Answer these questions from the event notice for the Harriet Washington talk:
1. On what date is the event held?
2. Which publication is quoted about the book?
3. What earlier discussion does the closing note name?

### [Source text]
○ ○ ○ ○ ○
5th Annual NYU Martin Luther King, Jr. Celebration Week
Harriet Washington
Author
Medical Apartheid: The Dark History of Medical Experimentation on Black Americans from Colonial Times to the Present
February 7, 2011
5:30 - 8:15pm
550 1st Avenue
Alumni Hall B
“Washington, a journalist and former ethics fellow at Harvard Medical School, tells some harrowing stories, and claims that throughout the 19th century, medical schools disproportionately used blacks in live surgical demonstrations. In more recent times, she writes, they have been disproportionately enrolled in risky, nonbeneficial research in gynecology, oncology, surgery, pediatrics, infectious disease and genetics. While the worst excesses are a thing of the past, blacks are still ‘at greater risks than whites of being conscripted into ... research without giving their consent.’ ”
-The New York Times
Sponsored by:
The Office of Diversity Affairs
The Black and Latino Student Association
The Master Scholars Program in Medical Humanism
I should note that although overall medical history in America is a story of great successes, the racism explored in this talk is only one aspect of the darker side to medicine in America. Some time back I discussed another kind of medical horror in America in Forced Sterilization in America. It's important we know where we have gone wrong in the past so that hopefully we can avoid making the same mistakes in the future.
○ ○ ○ ○ ○
### [Study material]
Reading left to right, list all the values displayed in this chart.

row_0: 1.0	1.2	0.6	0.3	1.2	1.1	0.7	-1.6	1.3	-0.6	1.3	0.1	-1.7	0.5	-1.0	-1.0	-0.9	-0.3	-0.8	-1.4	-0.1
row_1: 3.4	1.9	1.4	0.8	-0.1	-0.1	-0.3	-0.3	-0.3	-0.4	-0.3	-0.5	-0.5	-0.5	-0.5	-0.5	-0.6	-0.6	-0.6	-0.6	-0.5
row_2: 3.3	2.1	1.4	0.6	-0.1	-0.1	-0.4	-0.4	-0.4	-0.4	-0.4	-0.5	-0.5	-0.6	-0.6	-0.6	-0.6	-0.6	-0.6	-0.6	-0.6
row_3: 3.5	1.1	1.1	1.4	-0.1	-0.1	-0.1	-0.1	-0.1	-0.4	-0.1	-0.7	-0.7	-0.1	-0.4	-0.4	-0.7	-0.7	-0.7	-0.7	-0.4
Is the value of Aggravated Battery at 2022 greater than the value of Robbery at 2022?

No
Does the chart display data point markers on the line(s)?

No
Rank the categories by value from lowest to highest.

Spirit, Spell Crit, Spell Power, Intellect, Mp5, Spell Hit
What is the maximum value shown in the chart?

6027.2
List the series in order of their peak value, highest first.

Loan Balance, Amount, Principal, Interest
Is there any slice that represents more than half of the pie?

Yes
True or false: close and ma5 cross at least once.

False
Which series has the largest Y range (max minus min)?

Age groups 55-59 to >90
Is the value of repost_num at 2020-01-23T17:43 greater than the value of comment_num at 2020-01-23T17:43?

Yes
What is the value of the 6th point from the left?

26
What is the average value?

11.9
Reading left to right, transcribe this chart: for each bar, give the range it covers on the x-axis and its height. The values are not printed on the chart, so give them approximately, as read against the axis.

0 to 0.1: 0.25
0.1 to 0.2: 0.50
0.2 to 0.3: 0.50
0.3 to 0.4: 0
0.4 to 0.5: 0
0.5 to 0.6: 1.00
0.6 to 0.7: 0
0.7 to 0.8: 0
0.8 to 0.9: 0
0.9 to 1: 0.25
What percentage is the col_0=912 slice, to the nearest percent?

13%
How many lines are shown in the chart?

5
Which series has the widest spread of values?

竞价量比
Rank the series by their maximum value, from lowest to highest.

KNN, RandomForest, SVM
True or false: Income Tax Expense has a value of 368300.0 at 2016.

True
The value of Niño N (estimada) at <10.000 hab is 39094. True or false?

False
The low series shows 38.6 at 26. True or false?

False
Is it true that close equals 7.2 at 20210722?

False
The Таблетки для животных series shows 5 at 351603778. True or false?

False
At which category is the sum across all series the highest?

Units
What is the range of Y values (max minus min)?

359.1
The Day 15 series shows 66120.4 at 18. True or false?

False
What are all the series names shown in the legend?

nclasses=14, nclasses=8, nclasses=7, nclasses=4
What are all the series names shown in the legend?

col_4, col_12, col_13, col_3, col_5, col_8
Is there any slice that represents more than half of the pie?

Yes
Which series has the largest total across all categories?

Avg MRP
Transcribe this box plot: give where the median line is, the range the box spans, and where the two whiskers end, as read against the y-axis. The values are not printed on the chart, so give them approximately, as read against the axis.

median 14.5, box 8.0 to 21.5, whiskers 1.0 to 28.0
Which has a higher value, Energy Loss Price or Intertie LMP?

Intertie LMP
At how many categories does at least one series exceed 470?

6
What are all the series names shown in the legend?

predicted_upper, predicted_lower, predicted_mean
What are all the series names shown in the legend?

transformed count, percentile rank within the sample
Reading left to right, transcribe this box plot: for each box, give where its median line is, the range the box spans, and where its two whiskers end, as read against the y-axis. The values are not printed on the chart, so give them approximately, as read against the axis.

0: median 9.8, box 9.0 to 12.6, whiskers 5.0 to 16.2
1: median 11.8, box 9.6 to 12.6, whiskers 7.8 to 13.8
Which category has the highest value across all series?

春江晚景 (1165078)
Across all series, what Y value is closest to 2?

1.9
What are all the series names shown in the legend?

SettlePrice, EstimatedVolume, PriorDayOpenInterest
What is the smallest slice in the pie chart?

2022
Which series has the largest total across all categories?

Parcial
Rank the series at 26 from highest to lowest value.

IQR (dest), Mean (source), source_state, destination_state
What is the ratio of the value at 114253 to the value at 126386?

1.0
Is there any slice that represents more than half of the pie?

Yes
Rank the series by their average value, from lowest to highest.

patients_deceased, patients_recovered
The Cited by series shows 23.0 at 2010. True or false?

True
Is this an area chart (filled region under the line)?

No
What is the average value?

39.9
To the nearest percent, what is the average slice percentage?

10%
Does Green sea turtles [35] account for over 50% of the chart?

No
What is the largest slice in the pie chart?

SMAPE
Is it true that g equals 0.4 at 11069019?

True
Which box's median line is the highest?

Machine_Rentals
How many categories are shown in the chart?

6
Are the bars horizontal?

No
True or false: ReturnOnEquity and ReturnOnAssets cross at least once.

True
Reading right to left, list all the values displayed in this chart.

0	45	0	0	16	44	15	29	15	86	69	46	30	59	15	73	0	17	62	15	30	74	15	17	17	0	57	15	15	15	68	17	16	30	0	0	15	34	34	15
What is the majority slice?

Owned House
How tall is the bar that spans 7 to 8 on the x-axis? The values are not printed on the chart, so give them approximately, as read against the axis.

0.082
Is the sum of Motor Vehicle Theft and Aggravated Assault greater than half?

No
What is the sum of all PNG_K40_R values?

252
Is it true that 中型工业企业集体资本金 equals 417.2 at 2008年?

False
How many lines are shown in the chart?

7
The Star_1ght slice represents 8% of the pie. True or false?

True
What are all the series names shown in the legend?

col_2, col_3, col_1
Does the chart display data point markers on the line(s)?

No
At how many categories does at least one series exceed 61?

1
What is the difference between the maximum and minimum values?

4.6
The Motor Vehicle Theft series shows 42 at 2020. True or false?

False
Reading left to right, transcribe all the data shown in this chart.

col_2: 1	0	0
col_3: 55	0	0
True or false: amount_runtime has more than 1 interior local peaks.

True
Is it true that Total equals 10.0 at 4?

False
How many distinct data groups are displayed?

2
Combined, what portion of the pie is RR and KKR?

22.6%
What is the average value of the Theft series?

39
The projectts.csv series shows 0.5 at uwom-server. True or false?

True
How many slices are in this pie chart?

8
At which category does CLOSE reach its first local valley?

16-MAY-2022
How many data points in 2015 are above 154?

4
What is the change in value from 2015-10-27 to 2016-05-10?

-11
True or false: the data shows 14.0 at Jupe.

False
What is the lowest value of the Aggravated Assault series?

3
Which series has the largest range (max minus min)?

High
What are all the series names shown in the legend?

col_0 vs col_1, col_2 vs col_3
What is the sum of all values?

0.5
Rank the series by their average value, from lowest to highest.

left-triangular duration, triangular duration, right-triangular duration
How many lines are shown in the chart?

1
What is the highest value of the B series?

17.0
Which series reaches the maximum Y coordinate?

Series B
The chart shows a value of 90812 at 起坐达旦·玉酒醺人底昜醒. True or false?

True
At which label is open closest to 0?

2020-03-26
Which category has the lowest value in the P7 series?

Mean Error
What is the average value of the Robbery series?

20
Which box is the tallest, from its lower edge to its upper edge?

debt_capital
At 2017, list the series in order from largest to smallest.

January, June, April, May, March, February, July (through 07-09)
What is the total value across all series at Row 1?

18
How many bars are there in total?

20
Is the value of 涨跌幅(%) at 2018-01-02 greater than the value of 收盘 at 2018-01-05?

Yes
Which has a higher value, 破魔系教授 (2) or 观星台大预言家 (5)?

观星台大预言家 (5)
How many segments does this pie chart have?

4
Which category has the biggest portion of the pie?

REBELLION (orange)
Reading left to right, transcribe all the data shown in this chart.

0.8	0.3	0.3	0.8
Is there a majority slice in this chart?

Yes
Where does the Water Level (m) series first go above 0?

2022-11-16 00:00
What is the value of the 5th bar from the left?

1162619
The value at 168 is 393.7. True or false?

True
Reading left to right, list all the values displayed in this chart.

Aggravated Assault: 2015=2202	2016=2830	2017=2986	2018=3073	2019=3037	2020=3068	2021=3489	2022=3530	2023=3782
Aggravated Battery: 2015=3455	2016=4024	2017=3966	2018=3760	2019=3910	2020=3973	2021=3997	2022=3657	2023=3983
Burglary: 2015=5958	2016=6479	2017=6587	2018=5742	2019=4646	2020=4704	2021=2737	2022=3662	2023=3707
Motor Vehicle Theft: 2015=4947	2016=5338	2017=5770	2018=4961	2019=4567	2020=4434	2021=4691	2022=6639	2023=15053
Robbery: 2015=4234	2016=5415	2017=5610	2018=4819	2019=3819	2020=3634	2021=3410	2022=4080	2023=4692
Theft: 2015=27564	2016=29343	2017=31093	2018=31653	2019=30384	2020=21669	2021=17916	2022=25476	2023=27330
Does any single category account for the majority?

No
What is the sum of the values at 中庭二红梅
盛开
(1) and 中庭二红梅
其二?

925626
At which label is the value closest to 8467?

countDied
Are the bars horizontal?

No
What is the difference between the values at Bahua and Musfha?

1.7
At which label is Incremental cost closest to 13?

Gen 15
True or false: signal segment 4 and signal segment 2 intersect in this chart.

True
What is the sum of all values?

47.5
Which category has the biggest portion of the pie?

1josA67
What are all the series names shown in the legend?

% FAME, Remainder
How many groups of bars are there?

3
○ ○ ○ ○ ○
### [Task output]
1. February 7, 2011
2. The New York Times
3. Forced Sterilization in America